On ne présente plus les bals de promo, la fête la plus emblématique du mode de vie américain. C'est l'événement au cours duquel toutes les adolescentes ont le droit de renouer avec leurs rêves de petites filles et d'enfiler une véritable robe de princesse. Du moins, elles y ont presque toutes le droit ; car Makalaya Zanders, une jeune afro-américaine de 18 ans, s'est vue interdire de porter sa robe au bal par l'un des professeurs de la Garfield Heights High School de Cleveland. En cause ? La robe était trop moulante, "pas appropriée" pour un bal de promo. Pourtant, il suffit de la comparer à des photos de robes de bal de promo postées sur les réseaux sociaux pour se rendre compte qu'elle n'avait rien d'excessif ou de particulièrement choquant. Ce qui semblait réellement gêner l'enseignante était plutôt les motifs africains qu'elle arborait. La robe incriminée était du style Ankara , un style très populaire venu du Lagos, au Nigéria, et qui est devenu un véritable emblème de la mode et de la culture d'Afrique.

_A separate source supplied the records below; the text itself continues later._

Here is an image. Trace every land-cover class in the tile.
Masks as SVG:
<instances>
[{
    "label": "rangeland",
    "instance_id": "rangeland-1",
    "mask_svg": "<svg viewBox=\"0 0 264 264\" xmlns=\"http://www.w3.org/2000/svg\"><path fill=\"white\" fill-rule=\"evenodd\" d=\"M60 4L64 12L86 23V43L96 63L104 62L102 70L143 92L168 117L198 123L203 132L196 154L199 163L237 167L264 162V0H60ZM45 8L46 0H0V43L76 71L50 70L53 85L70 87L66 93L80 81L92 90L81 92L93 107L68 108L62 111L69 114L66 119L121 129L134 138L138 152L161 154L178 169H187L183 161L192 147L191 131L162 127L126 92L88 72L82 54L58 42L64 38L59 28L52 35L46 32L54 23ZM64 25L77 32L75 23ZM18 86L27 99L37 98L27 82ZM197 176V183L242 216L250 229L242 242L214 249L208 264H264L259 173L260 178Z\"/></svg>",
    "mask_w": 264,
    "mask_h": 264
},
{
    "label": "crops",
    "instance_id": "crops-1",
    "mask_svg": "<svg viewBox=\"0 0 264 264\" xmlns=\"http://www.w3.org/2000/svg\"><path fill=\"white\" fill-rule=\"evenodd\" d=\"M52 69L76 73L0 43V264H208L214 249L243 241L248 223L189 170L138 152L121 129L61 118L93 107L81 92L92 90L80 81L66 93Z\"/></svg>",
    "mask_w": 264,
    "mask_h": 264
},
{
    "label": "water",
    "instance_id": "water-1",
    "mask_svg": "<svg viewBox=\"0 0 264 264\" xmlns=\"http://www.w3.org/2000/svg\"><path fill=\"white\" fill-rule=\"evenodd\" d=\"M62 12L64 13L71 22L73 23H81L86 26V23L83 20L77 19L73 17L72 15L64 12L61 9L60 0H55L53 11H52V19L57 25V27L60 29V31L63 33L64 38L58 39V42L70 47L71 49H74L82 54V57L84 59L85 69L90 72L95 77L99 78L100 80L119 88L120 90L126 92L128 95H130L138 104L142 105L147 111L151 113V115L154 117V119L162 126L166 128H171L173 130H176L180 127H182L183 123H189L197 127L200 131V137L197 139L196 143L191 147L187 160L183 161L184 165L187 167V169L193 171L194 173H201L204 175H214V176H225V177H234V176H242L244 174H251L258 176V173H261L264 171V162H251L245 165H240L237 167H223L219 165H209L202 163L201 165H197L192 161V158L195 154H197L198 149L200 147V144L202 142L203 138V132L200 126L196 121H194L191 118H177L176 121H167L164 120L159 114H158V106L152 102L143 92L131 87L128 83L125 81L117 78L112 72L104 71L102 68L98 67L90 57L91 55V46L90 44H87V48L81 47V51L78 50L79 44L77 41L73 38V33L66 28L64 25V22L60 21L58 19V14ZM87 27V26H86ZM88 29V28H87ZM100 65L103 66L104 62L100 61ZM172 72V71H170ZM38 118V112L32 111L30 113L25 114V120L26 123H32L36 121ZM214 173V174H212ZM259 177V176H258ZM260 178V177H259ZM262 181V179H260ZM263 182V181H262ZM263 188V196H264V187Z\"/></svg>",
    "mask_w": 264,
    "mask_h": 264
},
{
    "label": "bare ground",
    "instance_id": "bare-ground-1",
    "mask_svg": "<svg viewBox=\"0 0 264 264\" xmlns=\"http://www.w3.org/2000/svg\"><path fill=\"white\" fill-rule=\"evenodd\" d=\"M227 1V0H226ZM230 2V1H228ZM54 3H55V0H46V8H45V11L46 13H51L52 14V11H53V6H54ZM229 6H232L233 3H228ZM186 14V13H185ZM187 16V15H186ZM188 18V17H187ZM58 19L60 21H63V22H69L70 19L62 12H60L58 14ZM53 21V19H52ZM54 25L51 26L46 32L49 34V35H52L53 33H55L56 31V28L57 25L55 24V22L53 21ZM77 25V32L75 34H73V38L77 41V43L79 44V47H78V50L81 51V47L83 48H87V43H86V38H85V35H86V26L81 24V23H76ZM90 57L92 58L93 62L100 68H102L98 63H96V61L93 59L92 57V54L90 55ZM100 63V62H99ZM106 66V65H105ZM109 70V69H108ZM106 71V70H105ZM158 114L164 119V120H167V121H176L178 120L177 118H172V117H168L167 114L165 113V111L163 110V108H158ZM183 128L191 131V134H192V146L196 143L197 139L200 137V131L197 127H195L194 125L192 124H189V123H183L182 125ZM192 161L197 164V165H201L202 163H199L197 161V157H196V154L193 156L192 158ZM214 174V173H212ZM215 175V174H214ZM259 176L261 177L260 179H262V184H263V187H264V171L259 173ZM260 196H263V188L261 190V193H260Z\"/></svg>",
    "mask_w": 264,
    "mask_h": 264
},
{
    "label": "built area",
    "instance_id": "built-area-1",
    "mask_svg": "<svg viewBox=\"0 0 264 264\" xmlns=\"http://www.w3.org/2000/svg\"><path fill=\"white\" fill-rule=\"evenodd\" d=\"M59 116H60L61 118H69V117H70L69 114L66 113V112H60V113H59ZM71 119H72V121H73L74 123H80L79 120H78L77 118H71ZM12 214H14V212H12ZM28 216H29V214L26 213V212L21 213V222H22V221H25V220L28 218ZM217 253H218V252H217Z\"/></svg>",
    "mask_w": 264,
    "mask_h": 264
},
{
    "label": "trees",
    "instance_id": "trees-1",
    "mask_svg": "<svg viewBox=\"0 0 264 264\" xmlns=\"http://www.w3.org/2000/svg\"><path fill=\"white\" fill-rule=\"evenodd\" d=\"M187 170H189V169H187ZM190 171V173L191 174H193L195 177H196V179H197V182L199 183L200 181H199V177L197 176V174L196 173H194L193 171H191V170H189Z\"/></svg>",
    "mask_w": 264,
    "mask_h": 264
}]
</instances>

C'est d'ailleurs ce qui avait plu à Makalaya Zanders, inspirée par la robe de la top-model nigérienne Jessica Chibueze : le tissu wax dont est fait la robe est en réalité un puissant symbole identitaire africain. Il porte le nom de wax car c'est le tissu, épais et coloré, est enduit de cire. C'est un joli mariage entre la modernité de pointe de l'univers de la mode, perpétuellement en mouvement, et l'immuabilité des coutumes ancestrales africaines. Les coupes et les tissus modernes viennent dépoussiérer les dessins tribaux traditionnels pour obtenir un style chamarré et rafraîchissant. Le wax est devenu l'étendard d'une génération qui revendique ses racines avec fierté et assume le mélange des cultures et des époques. C'est pourquoi la jeune femme a décidé de braver l'interdiction et de porter cette robe que l'on ne saurait voir. "Ma robe, c'était pour faire passer un message : le style africain est joli et je me sens à l'aise avec ma mélanine et mes origines", a-t-elle revendiqué sur son compte Instagram , en postant les inévitables photos d'elle et de son cavalier juste avant la fête qui accompagnent tout bal de promo qui se respecte. Et depuis, le web s'emballe, faisant d'elle l'égérie d'un jour dans la lutte contre le racisme ordinaire.
Sa robe a fait le tour des réseaux sociaux et a remporté les suffrages de milliers d'internautes. Makalaya Zanders a cherché à expliquer son geste de rébellion dans une interview accordée à la chaîne ABC News : "Depuis que je suis toute petite, j'entends ce type de critique. Soit je suis trop foncée, soit je suis trop ceci ou trop cela. Plus jeune, je ne correspondais pas aux standards de beauté". Elle a réussi à dépasser son manque de confiance grâce à des mentors tels que DeAndre Crenshaw (le créateur de sa robe), qui lui a appris à embrasser sa beauté et sa culture. "Je voudrais juste permettre aux jeunes filles de couleur de se sentir valorisées, de leur montrer qu'elles sont belles, elles aussi", a-t-elle confié au journal. Passionnée de mode, elle explique aussi lutter pour promouvoir une mode plus diversifiée, qui ne prend plus en compte que les goûts et les physiques occidentaux : la mode est avant tout la représentation d'une vision , et est porteuse de culture. C'est pourquoi c'est un formidable biais pour promouvoir la diversion, selon la jeune reine d'Instagram : "Certaines personnes pensent que c'est juste une mode, mais si ça attire de plus en plus de personnes à qui cela plaît et qui se renseignent sur notre culture, c'est déjà bien, selon moi".
Un beau geste qui a le mérite de mettre en lumière le racisme latent qui ronge toujours les Etats-Unis, où l'affaire fait grand bruit. Le cas Makalaya Zanders a montré l'absolue nécessité de continuer à lutter contre la discrimination. Le racisme sait se faire très discret, mais il peut néanmoins être sensible dans tous les sujets de conversation. Y compris la mode, qui n'est pas toujours futile et légère, puisque ce que l'on porte est une manière de montrer notre identité et notre culture. Et comme le montre l'histoire de Makalaya Zanders, ça n'est pas toujours bien vu.